### Task goal:
In the entries below, print verbatim every line from the line with "Мне пора, я буду outside — уличная этика" up to and including the line with "сумел (м, так точно)".

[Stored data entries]
[Start of section]

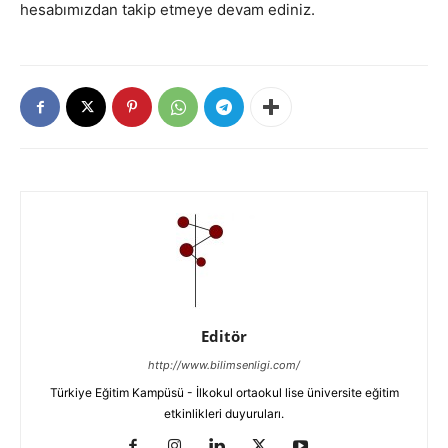
hesabımızdan takip etmeye devam ediniz.
Editör
http://www.bilimsenligi.com/
Türkiye Eğitim Kampüsü - İlkokul ortaokul lise üniversite eğitim
etkinlikleri duyuruları.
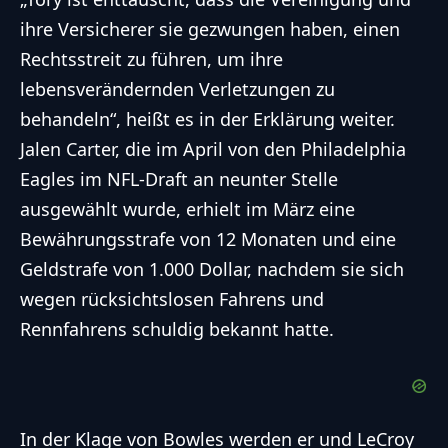
ihre Versicherer sie gezwungen haben, einen
Rechtsstreit zu führen, um ihre
lebensverändernden Verletzungen zu
behandeln“, heißt es in der Erklärung weiter.
Jalen Carter, die im April von den Philadelphia
Eagles im NFL-Draft an neunter Stelle
ausgewählt wurde, erhielt im März eine
Bewährungsstrafe von 12 Monaten und eine
Geldstrafe von 1.000 Dollar, nachdem sie sich
wegen rücksichtslosen Fahrens und
Rennfahrens schuldig bekannt hatte.
In der Klage von Bowles werden er und LeCroy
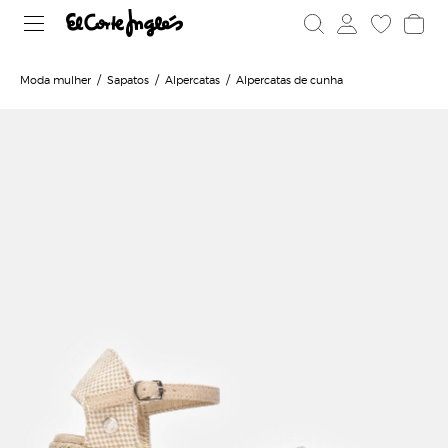
Moda mulher
Sapatos
Alpercatas
Alpercatas de cunha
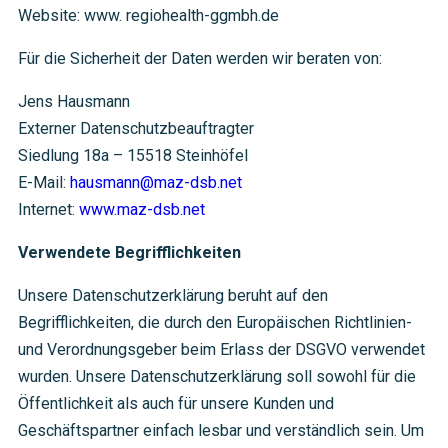
Website: www. regiohealth-ggmbh.de
Für die Sicherheit der Daten werden wir beraten von:
Jens Hausmann
Externer Datenschutzbeauftragter
Siedlung 18a – 15518 Steinhöfel
E-Mail:
hausmann@maz-dsb.net
Internet:
www.maz-dsb.net
Verwendete Begrifflichkeiten
Unsere Datenschutzerklärung beruht auf den
Begrifflichkeiten, die durch den Europäischen Richtlinien-
und Verordnungsgeber beim Erlass der DSGVO verwendet
wurden. Unsere Datenschutzerklärung soll sowohl für die
Öffentlichkeit als auch für unsere Kunden und
Geschäftspartner einfach lesbar und verständlich sein. Um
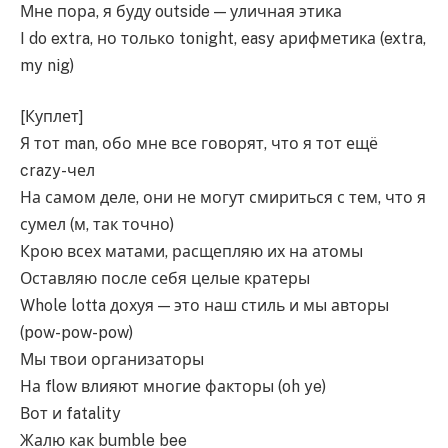
Мне пора, я буду outside — уличная этика
I do extra, но только tonight, easy арифметика (extra,
my nig)
[Куплет]
Я тот man, обо мне все говорят, что я тот ещё
crazy-чел
На самом деле, они не могут смириться с тем, что я
сумел (м, так точно)
Крою всех матами, расщепляю их на атомы
Оставляю после себя целые кратеры
Whole lotta дохуя — это наш стиль и мы авторы
(pow-pow-pow)
Мы твои организаторы
На flow влияют многие факторы (oh ye)
Вот и fatality
Жалю как bumble bee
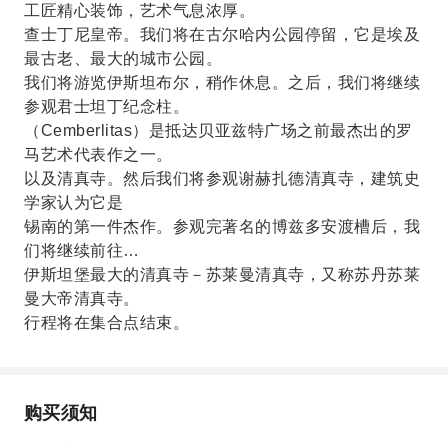
工匠精心装饰，艺术气息浓厚。
查士丁尼皇帝。我们将在古尔哈内公园停留，它是埃及
最古老、最大的城市公园。
我们将游览伊斯坦布尔，稍作休息。之后，我们将继续
参观君士坦丁纪念柱。
（Cemberlitas）是抵达贝亚兹特广场之前最杰出的罗
马艺术代表作之一。
以及清真寺。然后我们将参观谢赫扎德清真寺，建筑史
学家认为它是
锡南的第一件杰作。参观完著名的博兹多安渡槽后，我
们将继续前往…
伊斯坦堡最大的清真寺－苏莱曼清真寺，又称苏丹苏莱
曼大帝清真寺。
行程将在集合点结束。
购买须知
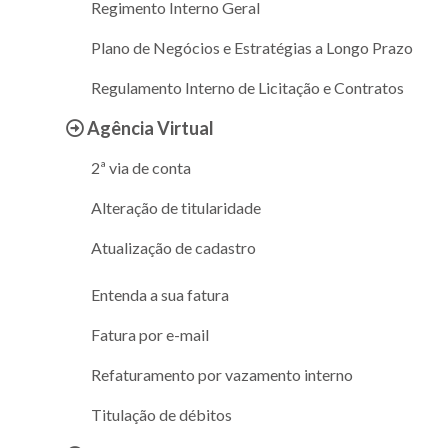
Regimento Interno Geral
Plano de Negócios e Estratégias a Longo Prazo
Regulamento Interno de Licitação e Contratos
Agência Virtual
2ª via de conta
Alteração de titularidade
Atualização de cadastro
Entenda a sua fatura
Fatura por e-mail
Refaturamento por vazamento interno
Titulação de débitos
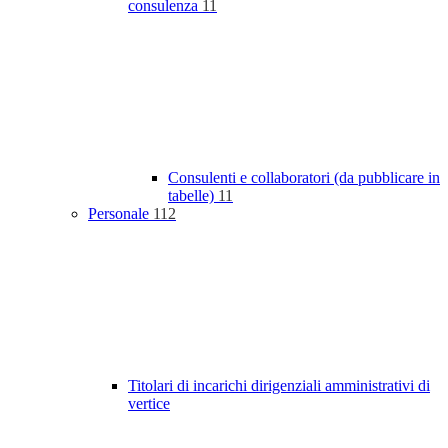
consulenza
11
Consulenti e collaboratori (da pubblicare in
tabelle)
11
Personale
112
Titolari di incarichi dirigenziali amministrativi di
vertice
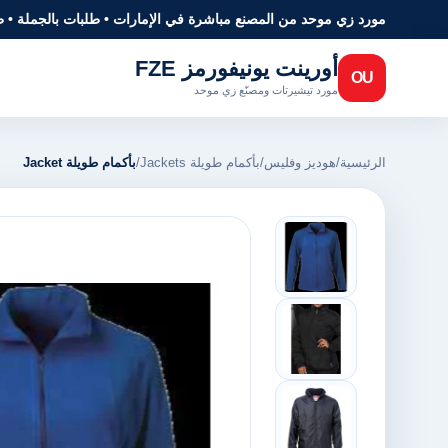
مورد زي موحد من المصنع مباشرة في الإمارات • طلبات بالجملة • 
أورينت يونيفورمز FZE
OU
مورد تيشيرتات ومصنّع زي موحد
الرئيسية
/
هوديز وفليس
/
بأكمام طويلة Jackets
/
بأكمام طويلة Jacket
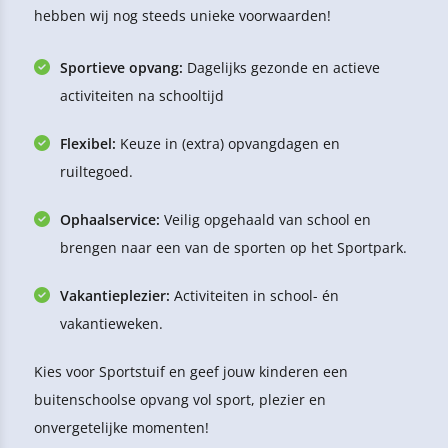
hebben wij nog steeds unieke voorwaarden!
Sportieve opvang:
Dagelijks gezonde en actieve
activiteiten na schooltijd
Flexibel:
Keuze in (extra) opvangdagen en
ruiltegoed.
Ophaalservice:
Veilig opgehaald van school en
brengen naar een van de sporten op het Sportpark.
Vakantieplezier:
Activiteiten in school- én
vakantieweken.
Kies voor Sportstuif en geef jouw kinderen een
buitenschoolse opvang vol sport, plezier en
onvergetelijke momenten!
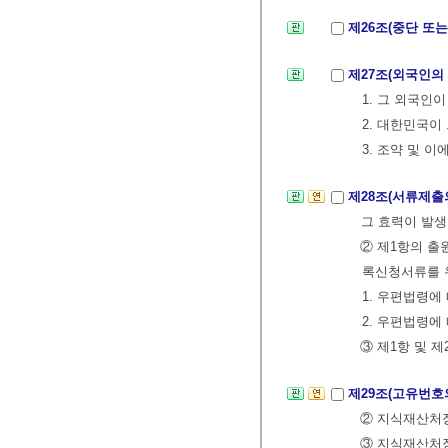
제26조(중단 또
제27조(외국인의
1. 그 외국인
2. 대한민국이
3. 조약 및 
제28조(서류제출
그 효력이 발
② 제1항의 출
록신청서류를 
1. 우편법령에
2. 우편법령에
③ 제1항 및 
제29조(고유번호
② 지식재산처장
③ 지식재산처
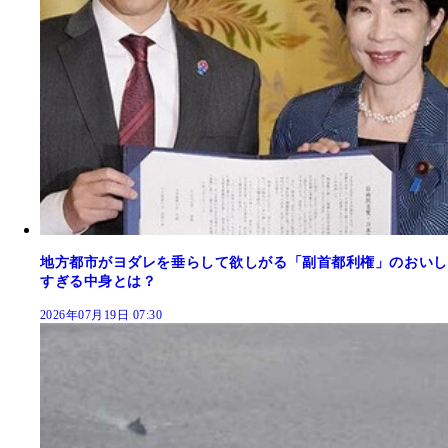
地方都市がヨダレを垂らして欲しがる「副首都利権」のおいし
すぎる中身とは？
2026年07月19日 07:30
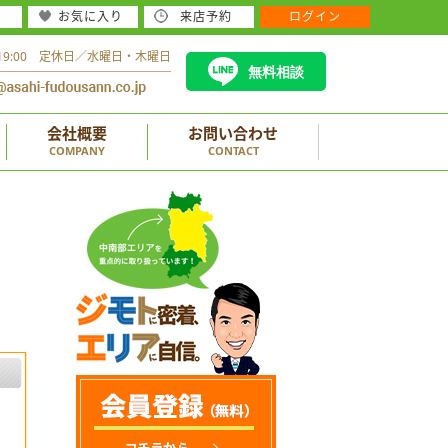
お気に入り
来店予約
ログイン
～19:00 定休日／水曜日・木曜日
無料相談
会社概要
お問い合わせ
COMPANY
CONTACT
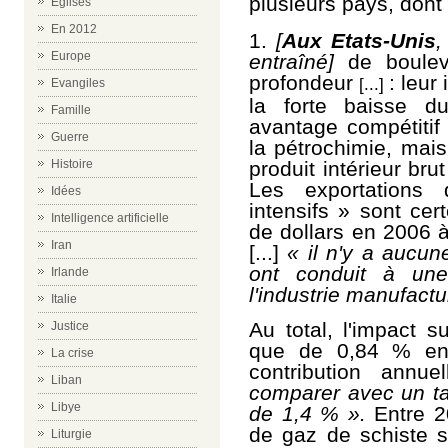
plusieurs pays, dont
Eglises
En 2012
1.
[
Aux Etats-Unis
,
Europe
entraîné]
de boulev
profondeur
:
leur 
[...
]
Evangiles
la forte baisse 
Famille
avantage compétiti
Guerre
la pétrochimie, mai
produit intérieur brut
Histoire
Les exportations
Idées
intensifs » sont cer
Intelligence artificielle
de dollars en 2006 à
Iran
[...]
«
i
l n'y a aucun
ont conduit à une
Irlande
l'industrie
manufactur
Italie
Au
total
, l'impact s
Justice
que de 0,84 % ent
La crise
contribution annu
Liban
comparer
avec un ta
Libye
de 1,4 % ».
Entre 2
de gaz de schiste s
Liturgie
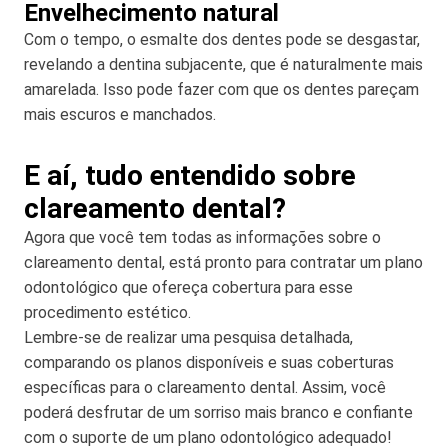
Envelhecimento natural
Com o tempo, o esmalte dos dentes pode se desgastar,
revelando a dentina subjacente, que é naturalmente mais
amarelada. Isso pode fazer com que os dentes pareçam
mais escuros e manchados.
E aí, tudo entendido sobre
clareamento dental?
Agora que você tem todas as informações sobre o
clareamento dental, está pronto para contratar um plano
odontológico que ofereça cobertura para esse
procedimento estético.
Lembre-se de realizar uma pesquisa detalhada,
comparando os planos disponíveis e suas coberturas
específicas para o clareamento dental. Assim, você
poderá desfrutar de um sorriso mais branco e confiante
com o suporte de um plano odontológico adequado!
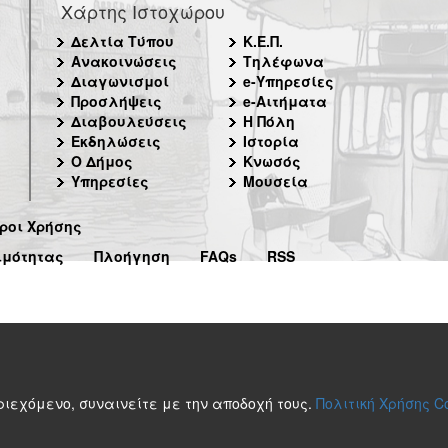
Χάρτης Ιστοχώρου
Δελτία Τύπου
Κ.Ε.Π.
Ανακοινώσεις
Τηλέφωνα
Διαγωνισμοί
e-Υπηρεσίες
Προσλήψεις
e-Αιτήματα
Διαβουλεύσεις
Η Πόλη
Εκδηλώσεις
Ιστορία
Ο Δήμος
Κνωσός
Υπηρεσίες
Μουσεία
ροι Χρήσης
ιμότητας
Πλοήγηση
FAQs
RSS
περιεχόμενο, συναινείτε με την αποδοχή τους.
Πολιτική Χρήσης C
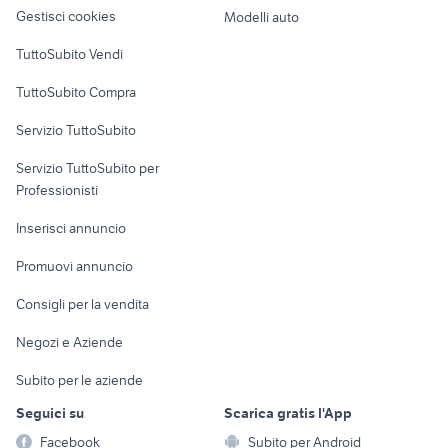
altro
Gestisci cookies
Modelli auto
Case vacanza
TuttoSubito Vendi
Uffici e Locali
TuttoSubito Compra
commerciali
Servizio TuttoSubito
elettronica
per la casa e la
sports e hobby
Servizio TuttoSubito per
persona
Informatica
Animali
Professionisti
Arredamento e
Console e
Accessori per
Casalinghi
Inserisci annuncio
Videogiochi
animali
Elettrodomestici
Promuovi annuncio
Audio/Video
Musica e Film
Giardino e Fai da te
Consigli per la vendita
Fotografia
Libri e Riviste
Abbigliamento e
Negozi e Aziende
Telefonia
Strumenti Musicali
Accessori
Subito per le aziende
Sports
Tutto per i bambini
Seguici su
Scarica gratis l'App
Biciclette
Facebook
Subito per Android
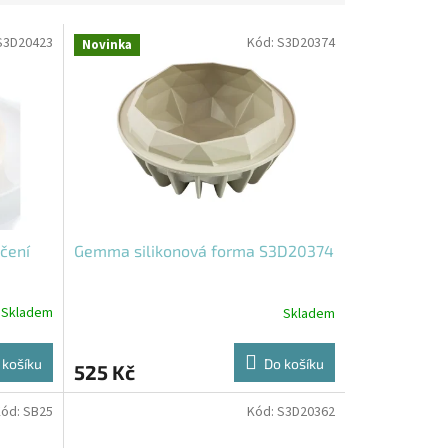
S3D20423
Kód:
S3D20374
Novinka
ečení
Gemma silikonová forma S3D20374
Skladem
Skladem
 košíku
Do košíku
525 Kč
Kód:
SB25
Kód:
S3D20362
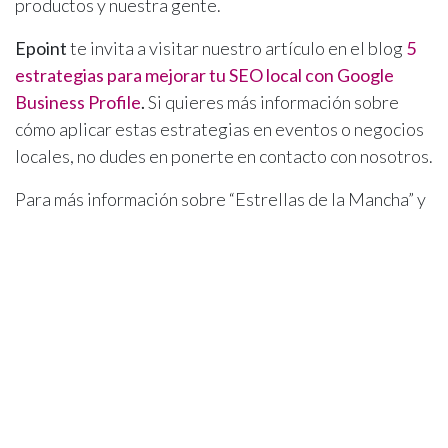
productos y nuestra gente.
Epoint
te invita a visitar nuestro artículo en el blog
5
estrategias para mejorar tu SEO local con Google
Business Profile
.
Si quieres más información sobre
cómo aplicar estas estrategias en eventos o negocios
locales, no dudes en ponerte en contacto con nosotros.
Para más información sobre “Estrellas de la Mancha” y
nuestro trabajo, visita
epoint.es
.
¿Una consultoría gratuita? ¡
Contáctanos
!
en
Innovación Digital: Liderando el Cambio Empresarial
#
Estrellas de la Mancha
congreso AEDEM
gastronomía local
marketing
Mark Mordvin
20 de junio de 2024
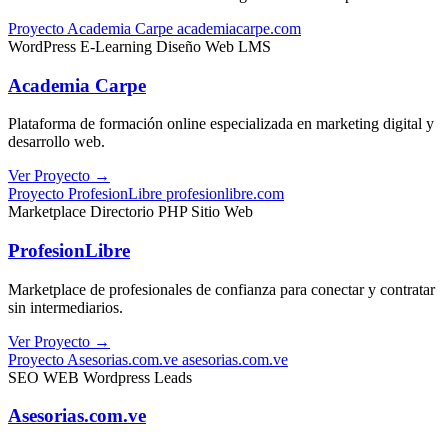
Proyecto
Academia Carpe
academiacarpe.com
WordPress
E-Learning
Diseño Web
LMS
Academia Carpe
Plataforma de formación online especializada en marketing digital y
desarrollo web.
Ver Proyecto
→
Proyecto
ProfesionLibre
profesionlibre.com
Marketplace
Directorio
PHP
Sitio Web
ProfesionLibre
Marketplace de profesionales de confianza para conectar y contratar
sin intermediarios.
Ver Proyecto
→
Proyecto
Asesorias.com.ve
asesorias.com.ve
SEO
WEB
Wordpress
Leads
Asesorias.com.ve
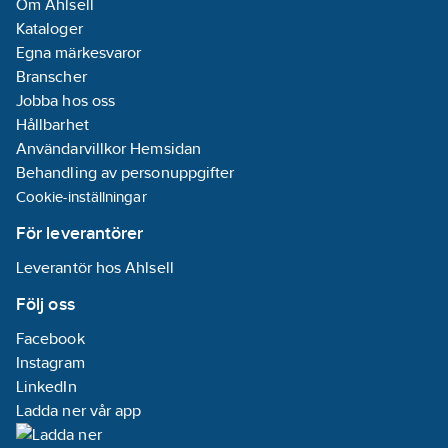
Om Ahlsell
Kataloger
Egna märkesvaror
Branscher
Jobba hos oss
Hållbarhet
Användarvillkor Hemsidan
Behandling av personuppgifter
Cookie-inställningar
För leverantörer
Leverantör hos Ahlsell
Följ oss
Facebook
Instagram
LinkedIn
Ladda ner vår app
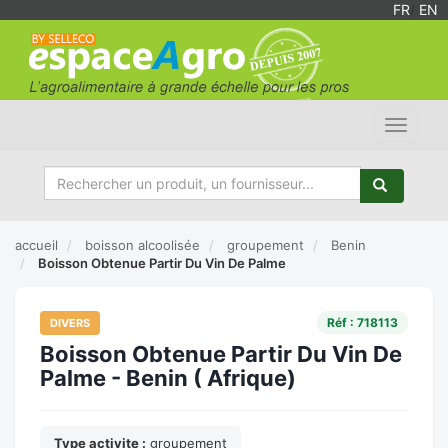
FR
/
EN
Toggle
navigat
accueil
boisson alcoolisée
groupement
Benin
Boisson Obtenue Partir Du Vin De Palme
Réf : 718113
DIVERS
Boisson Obtenue Partir Du Vin De
Palme - Benin ( Afrique)
Type activite :
groupement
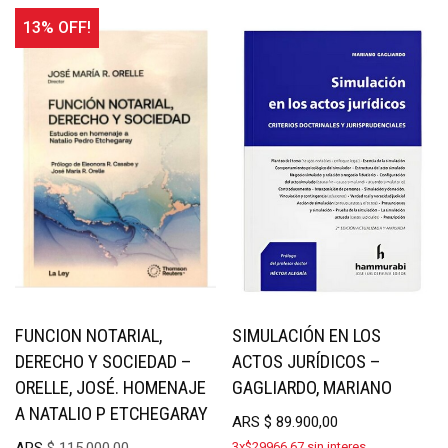
13% OFF!
FUNCION NOTARIAL,
SIMULACIÓN EN LOS
DERECHO Y SOCIEDAD –
ACTOS JURÍDICOS –
ORELLE, JOSÉ. HOMENAJE
GAGLIARDO, MARIANO
A NATALIO P ETCHEGARAY
ARS
$
89.900,00
3x$29966.67 sin interes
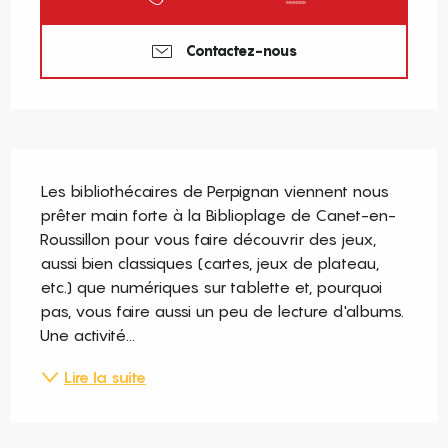
Contactez-nous
Description
Les bibliothécaires de Perpignan viennent nous 
prêter main forte à la Biblioplage de Canet-en-
Roussillon pour vous faire découvrir des jeux, 
aussi bien classiques (cartes, jeux de plateau, 
etc.) que numériques sur tablette et, pourquoi 
pas, vous faire aussi un peu de lecture d'albums. 
Une activité...
Lire la suite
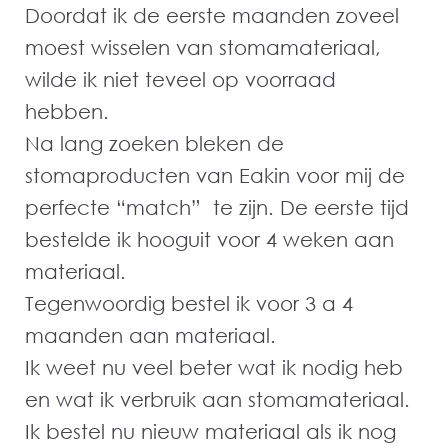
Doordat ik de eerste maanden zoveel
moest wisselen van stomamateriaal,
wilde ik niet teveel op voorraad
hebben.
Na lang zoeken bleken de
stomaproducten van Eakin voor mij de
perfecte “match” te zijn. De eerste tijd
bestelde ik hooguit voor 4 weken aan
materiaal.
Tegenwoordig bestel ik voor 3 a 4
maanden aan materiaal.
Ik weet nu veel beter wat ik nodig heb
en wat ik verbruik aan stomamateriaal.
Ik bestel nu nieuw materiaal als ik nog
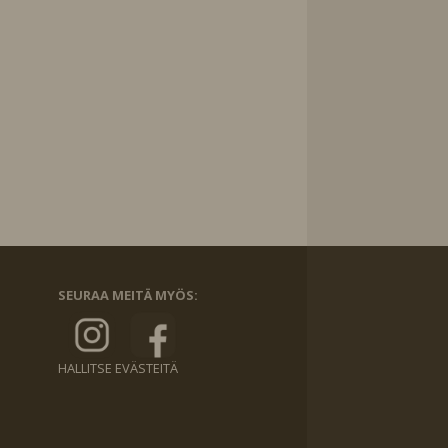
SEURAA MEITÄ MYÖS:
HALLITSE EVÄSTEITÄ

[End of section]

### Exercise response:
Мне пора, я буду outside — уличная этика
I do extra, но только tonight, easy арифметика (extra,
my nig)
[Куплет]
Я тот man, обо мне все говорят, что я тот ещё
crazy-чел
На самом деле, они не могут смириться с тем, что я
сумел (м, так точно)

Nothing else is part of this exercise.